Q: Monty, we are thinking of selling our home and we have a simple question. When is the best time of the year to sell a home?
A: You asked a simple question, but the honest answer might surprise you. The real estate industry has spent decades repeating the same advice: list in spring, capture the buying frenzy, and walk away with top dollar. It makes for a tidy story. It just isn’t always true.
Spring does produce the most activity; more buyers, more showings, more offers. But more buyers also means more competing listings. Your neighbor who has been thinking about selling for three years? Spring is when they finally call an agent too. You are not just riding a wave of demand.
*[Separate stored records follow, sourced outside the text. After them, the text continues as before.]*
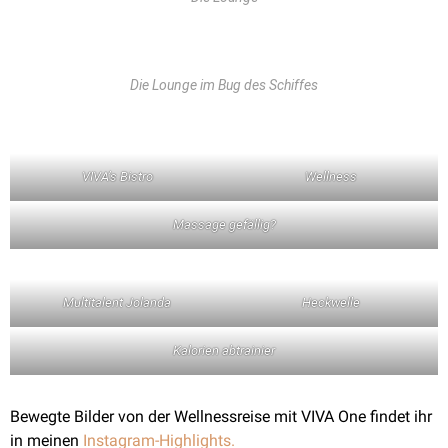
Die Lounge im Bug des Schiffes
VIVA’s Bistro
Wellness
Massage gefällig?
Multitalent Jolanda
Heckwelle
Kalorien abtrainier
Bewegte Bilder von der Wellnessreise mit VIVA One findet ihr
in meinen
Instagram-Highlights.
You are swimming in a sea of supply at the same time.
Here is what the conventional wisdom leaves out.
Fall and winter buyers are serious. Someone touring homes in November is not browsing. They have a reason to move: a job change, a lease ending, a life event. They are not comparison shopping for sport. A motivated buyer in a thin market is often a better negotiating partner than a casual buyer in a crowded one.
What the data actually shows. ATTOM’s 2026 analysis of more than 52 million home sales spanning a decade confirms that spring sellers do earn real premiums – March leads at 10.7 percent above estimated market value, followed by May and April both at 10.2 percent. Those numbers are worth knowing. But here is what they do not tell you: they are national averages. Your local market, your neighborhood, your specific home, and your competition on any given week matter far more than what month the calendar shows.
The supply side is the missing variable. When everyone lists in spring, buyers have options. Options create leverage. Leverage costs sellers money. A well-priced home listed in October with three serious buyers and no competing listings can outperform a spring listing surrounded by ten neighbors doing the same thing.
The honest answer. The best time to sell is when your home is ready, your price is right, and your personal circumstances align. Those three factors will do more for your outcome than any seasonal strategy. Some sellers are best positioned in April. Others in September. The calendar is the least important variable in the equation.
Before you choose a month, choose a good agent who knows your specific market, understands current inventory levels, and will tell you the truth about pricing, even when it is not what you want to hear. That conversation will serve you far better than circling a date on the calendar.